Mungkin
Dia melihatku, aku yakin dia juga pasti
menaru perhatian padaku atau paling tidak, dia tahulah namaku.
Yah mungkin saja begitu, ah, tidak,
tidak begitu, jangan pakai kata mungki, karna aku yakin dia pasti melihatku
juga.
Aku benci kata mungkin. Kalau begitu
dia pasti melihatku dan menaru perhatian padaku, sama seperti aku menaru
perhatian padanya. Tapi, terserah sajalah yang jelas aku mengaguminya kini. Nah
begitu terasa lebih baik.
Aneh, dia tidak berkulit putih, berdada
besar, berbadan jenjang, seperti hayalanku tentang wanita idaman. Mungkin bukan
hanya hayalanku saja, tapi juga hayalan laki-laki normal lainnya, yang
menginginkan seorang wanita sepeti itu. Berkulit putih, berbadan jenjang,
berdada besar, yang selalu meraka anggap
itu buah segar.
Dia sama seperti wanita-wanita lainnya.
Rambutnya sebahu, hitam, lurus dan dibiarkan terurai begitu indah.

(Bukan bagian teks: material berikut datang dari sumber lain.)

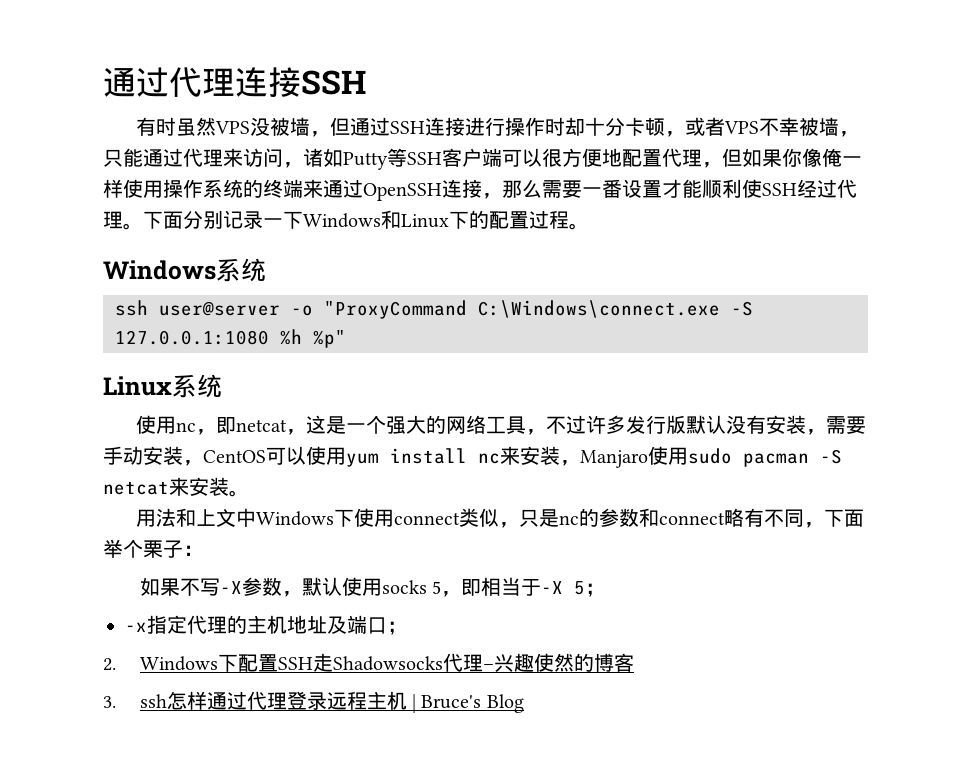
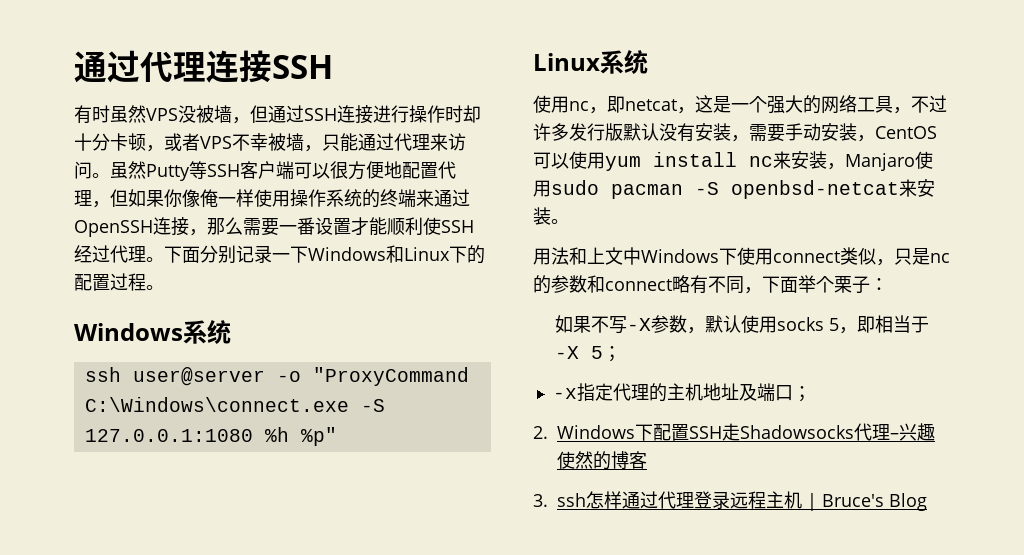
[283,148,343,168] ，诸如 -> [92,161,146,179] 。虽然
[103,481,169,495] netcat -> [731,180,899,199] openbsd-netcat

Kulitnya seperti memancarkan cahaya
yang membuat semua pria mengaguminya, walau tak seputih salju.
Tubuhnya indah meski tak berdada besar,
namun cukup meyakinkan kalau ia bukan anak kecil lagi.
Senyumnya sama seperti wanita yang
pernah aku lihat diberbagai tempat awalnya. Tapi semakin ku lihat senyum itu,
semakin aku mengaguminya lagi, lebih dalam lagi, sehingga membuat ia begitu
berbeda dari semua.
Tapi apa yang membuat wanita ini dapat
pengecualian besar? Mungkin dia polos, tapi tidak juga ternyata. Dia pernah
menjalin hubungan dengan dua pria dalam waktu berbeda, itu cukup meyakinkan aku
kalau dia tidak polos. Meski kini dia sendiri.
Dan kini, semuanya sudah kuceritakan
pada teman-temanku. Tentang dia, tentang wanita yang penuh pengecualian itu.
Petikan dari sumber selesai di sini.